Copper production fell 14% year-on-year to 198,000 tonnes in the fourth quarter of 2024, reflecting the planned shutdown of the Los Bronces plant and lower grades at Collahuasi.
However, output increased 9% from the prior quarter, driven by a strong performance at Quellaveco.
Full-year copper production reached 773,000 tonnes, down 6% but within the company’s guidance range.
Iron ore output rose 4% to 14.3 million tonnes, supported by improved operational stability at Minas-Rio despite high rainfall.
For 2024, production increased 1% to 60.8 million tonnes.
Platinum group metals (PGMs) production declined 6% to 876,000 ounces in the quarter and 7% for the full year, reflecting lower concentrate purchases following the transition of Kroondal to a tolling arrangement.
Steelmaking coal production was down sharply, falling 49% year-on-year to 2.4 million tonnes in the quarter, primarily due to the impact of an underground fire at Grosvenor, planned lower output from Moranbah, and the divestment of Anglo American’s stake in Jellinbah.
Full-year production declined 9% to 14.5 million tonnes.
Nickel production dropped 10% to 10,000 tonnes in the quarter, in line with expected lower grades.
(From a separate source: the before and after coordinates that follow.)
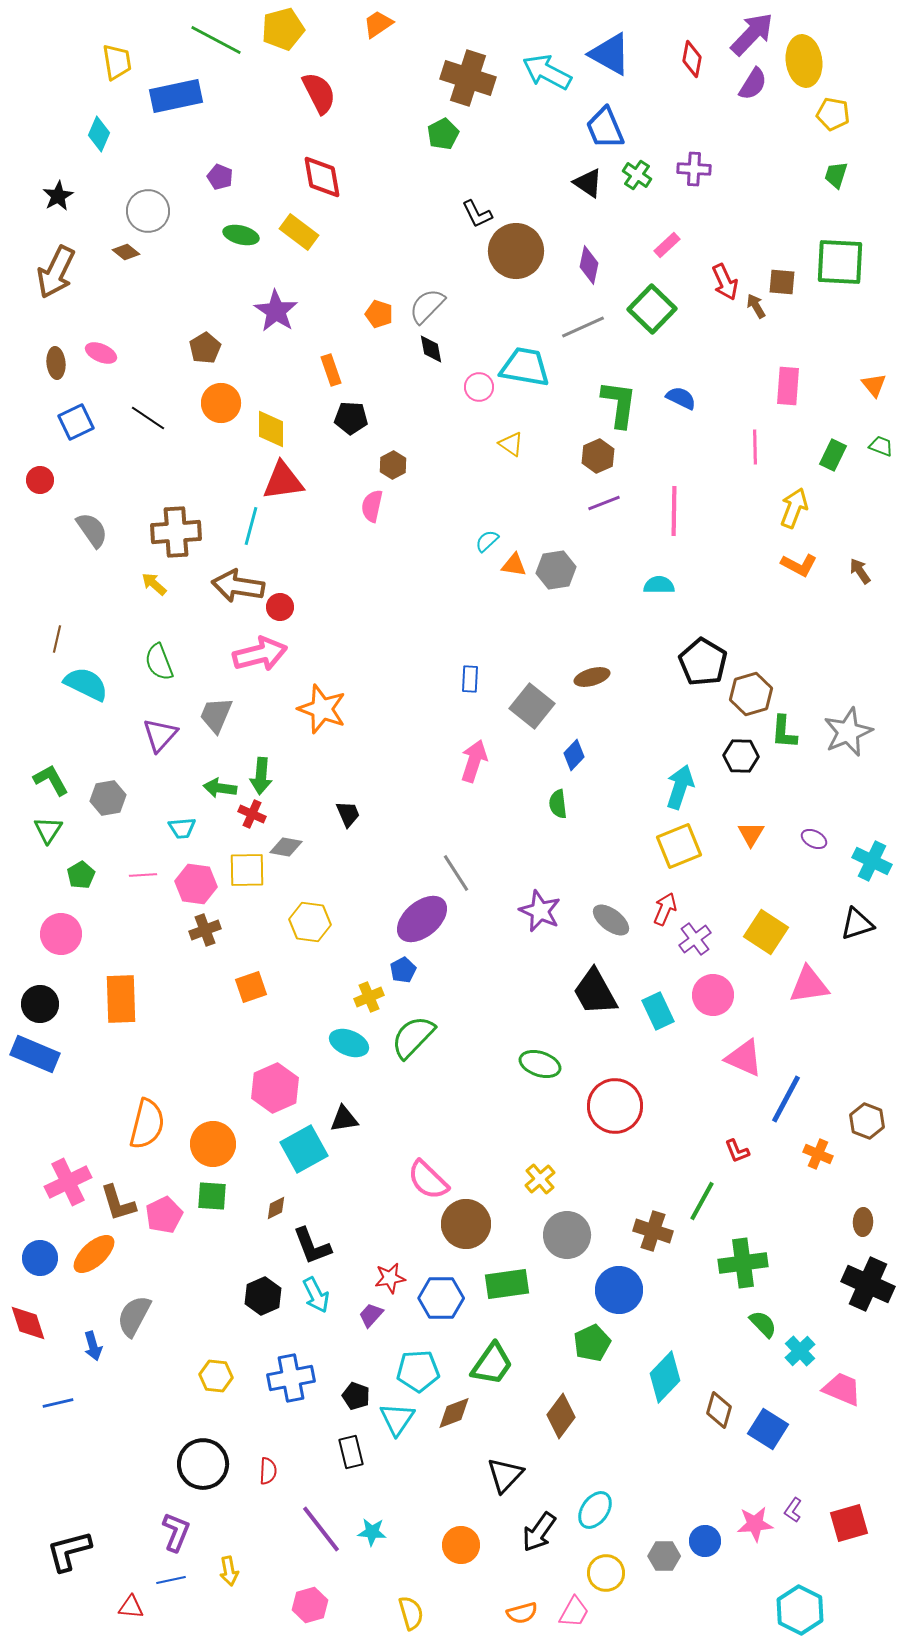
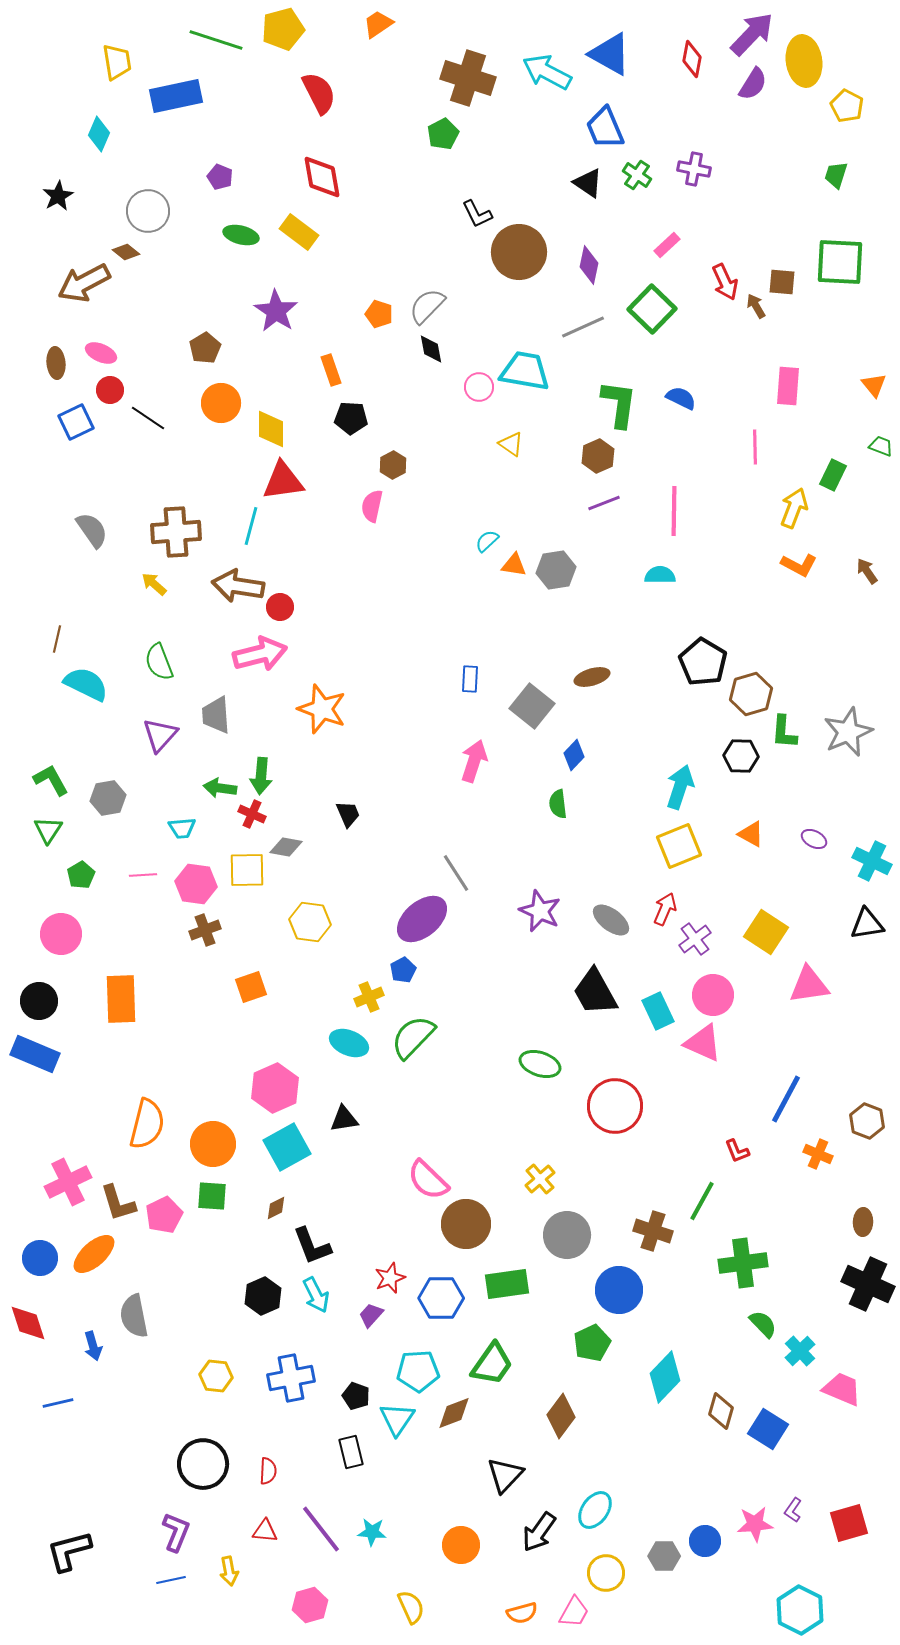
green line at (216, 40): rotated 10 degrees counterclockwise
yellow pentagon at (833, 114): moved 14 px right, 8 px up; rotated 16 degrees clockwise
purple cross at (694, 169): rotated 8 degrees clockwise
brown circle at (516, 251): moved 3 px right, 1 px down
brown arrow at (56, 272): moved 28 px right, 11 px down; rotated 36 degrees clockwise
cyan trapezoid at (525, 367): moved 4 px down
green rectangle at (833, 455): moved 20 px down
red circle at (40, 480): moved 70 px right, 90 px up
brown arrow at (860, 571): moved 7 px right
cyan semicircle at (659, 585): moved 1 px right, 10 px up
gray trapezoid at (216, 715): rotated 27 degrees counterclockwise
orange triangle at (751, 834): rotated 32 degrees counterclockwise
black triangle at (857, 924): moved 10 px right; rotated 9 degrees clockwise
black circle at (40, 1004): moved 1 px left, 3 px up
pink triangle at (744, 1058): moved 41 px left, 15 px up
cyan square at (304, 1149): moved 17 px left, 2 px up
red star at (390, 1278): rotated 12 degrees counterclockwise
gray semicircle at (134, 1316): rotated 39 degrees counterclockwise
brown diamond at (719, 1410): moved 2 px right, 1 px down
red triangle at (131, 1607): moved 134 px right, 76 px up
yellow semicircle at (411, 1613): moved 6 px up; rotated 8 degrees counterclockwise
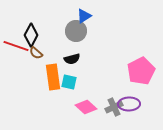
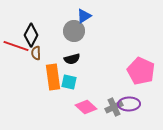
gray circle: moved 2 px left
brown semicircle: rotated 48 degrees clockwise
pink pentagon: rotated 20 degrees counterclockwise
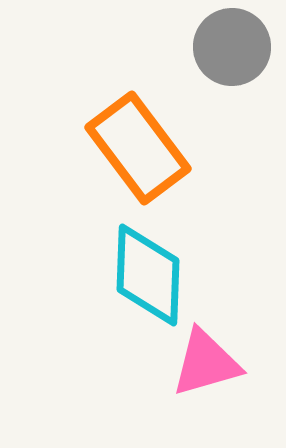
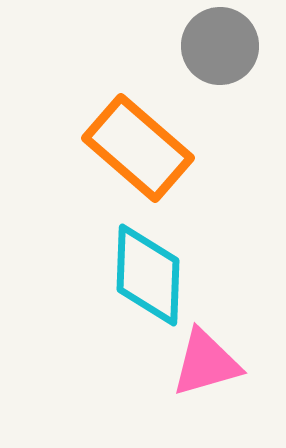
gray circle: moved 12 px left, 1 px up
orange rectangle: rotated 12 degrees counterclockwise
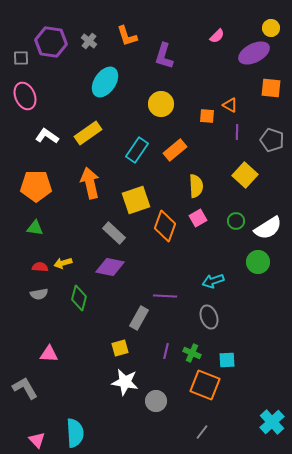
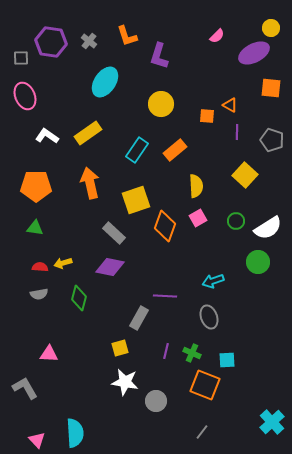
purple L-shape at (164, 56): moved 5 px left
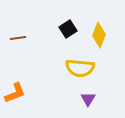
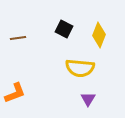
black square: moved 4 px left; rotated 30 degrees counterclockwise
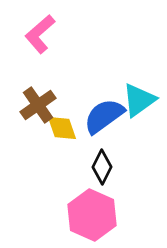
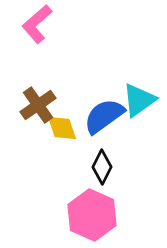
pink L-shape: moved 3 px left, 10 px up
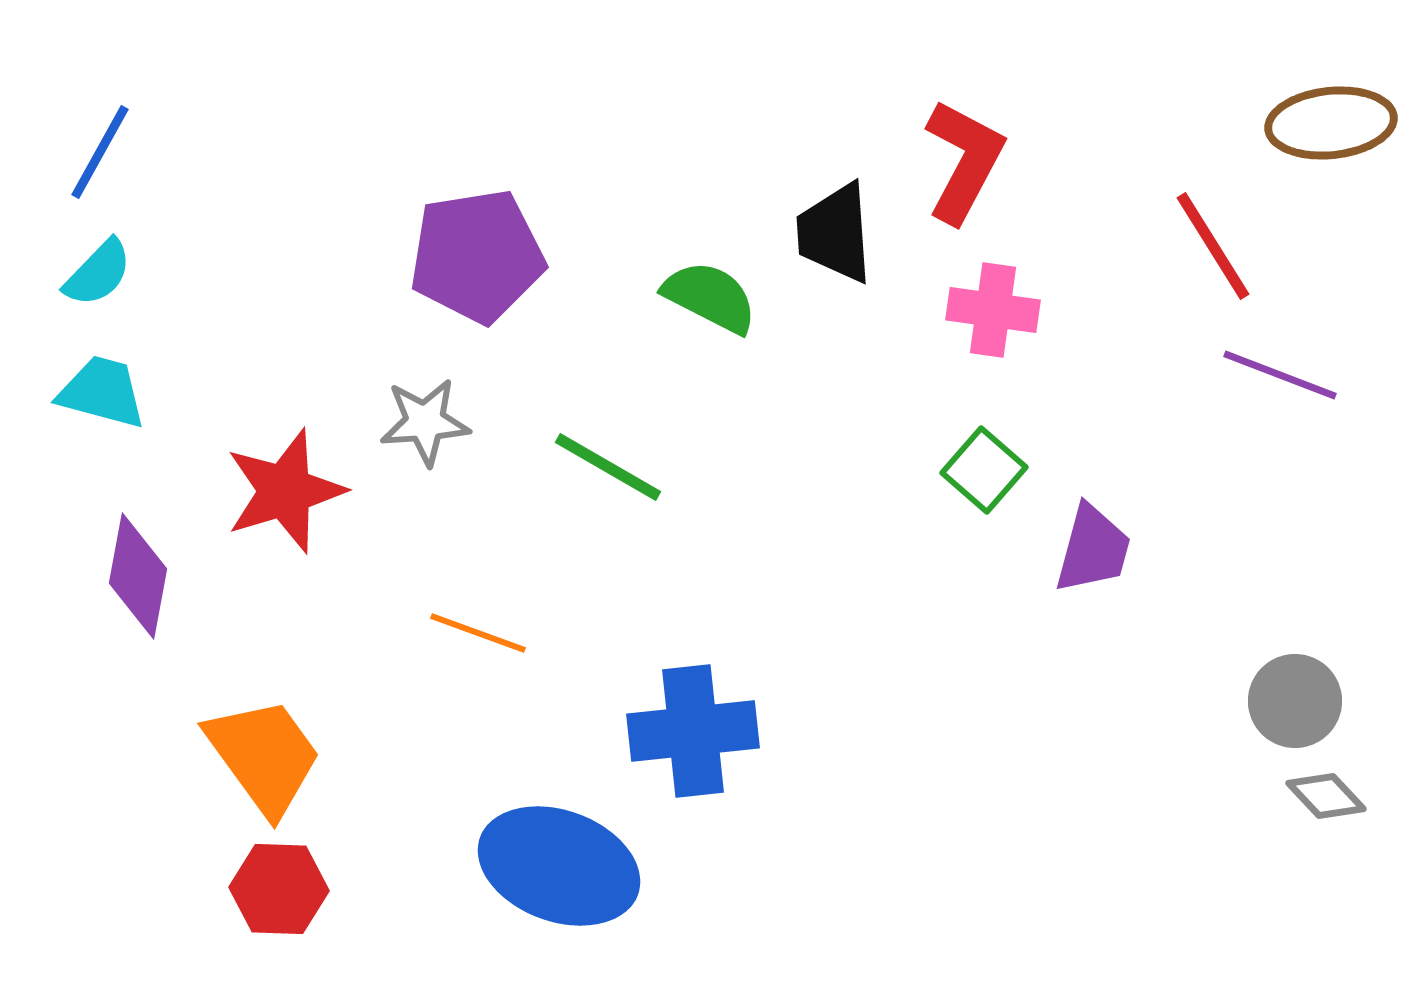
Diamond production at De Beers decreased 26% to 5.8 million carats in the quarter and 22% for the full year to 24.7 million carats.
The decline was due to a deliberate reduction in output amid lower demand and high inventory levels in the midstream.
Anglo American was currently conducting an impairment review of De Beers’ carrying value, with an impairment expected in the full-year results due to ongoing market weakness and softer demand in China.
Looking ahead, the company projected a decline in copper output in 2025 before recovering in 2026 and 2027.
Iron ore production was expected to fluctuate, while diamonds were forecast to see a further reduction in 2025 before rebounding in 2026.
Steelmaking coal output was meanwhile set to decline significantly in 2025 following the sale of the business.
In terms of pricing, Anglo American saw an 8% increase in realised copper prices for 2024, while iron ore prices fell 22%.
The PGM basket price declined 11%, driven by sharp falls in palladium and rhodium prices, while diamonds saw a 3% increase in realised prices despite a weaker price index.
Nickel and steelmaking coal prices also recorded declines.
The firm said it expected full-year 2024 EBITDA for De Beers to be marginally negative, while impairments were also likely on certain steelmaking coal assets following the agreed sale of the business.
Depreciation and amortisation were projected to be at the upper end of the $3bn to $3.2bn guidance range, with its effective tax rate expected to be between 40% and 42%.
“All of our businesses delivered their full year production guidance following another solid operational performance in the fourth quarter,” said chief executive officer Duncan Wanblad.
“At our copper operations, Quellaveco delivered its strongest quarter of the year, and the reshaped Los Bronces mine continues to perform well.
“Our Minas-Rio iron ore operation in Brazil produced a record 25 million tonnes for the year.”
"Our forward production guidance is unchanged in copper with growth in 2026 driven by higher grades in Chile, with this production level then maintained in 2027.”
Wanblad said the company was continuing to set up the copper business for growth in subsequent years with the resumption of the smaller plant at Los Bronces and through debottlenecking at Collahuasi.
“Iron ore guidance is unchanged except for the impact of the tie-in of the previously announced UHDMS project at Kumba in 2026.
“At De Beers, difficult rough diamond trading conditions mean that we have reduced production guidance in 2025 and 2026 to reflect our focus on value, working capital efficiency and cash generation.
“We are making excellent progress with our portfolio simplification.”
Duncan Wanblad noted that in November, Anglo American announced agreements to sell its steelmaking coal business for up to $4.9bn in aggregate gross cash proceeds, with the Peabody transaction expected to complete by the third quarter of 2025.
“We also completed a second bookbuild offering of our Anglo American Platinum (AAP) shares, which in combination with the prior placing generated $0.9bn.
“This has increased the free float of AAP by more than 50%, helping to mitigate flowback when we demerge the business, expected by the middle of 2025.
“The sales process of our nickel business is well progressed and we continue to prepare the De Beers business for separation.”
Anglo’s focus on operational excellence was bringing “far greater efficiency”, Wanblad said, underpinning its “solid production performance” in 2024.
“We are simplifying our portfolio at pace to focus on copper, premium iron ore and crop nutrients, offering a highly attractive and differentiated investment proposition with a structurally lower cost base.
“This higher margin and more cash generative Anglo American will offer greater resilience through the cycle and possess outstanding value-accretive growth optionality in each of our businesses.”
At 0822 GMT, shares in Anglo American were up 3.77% at 2,420p.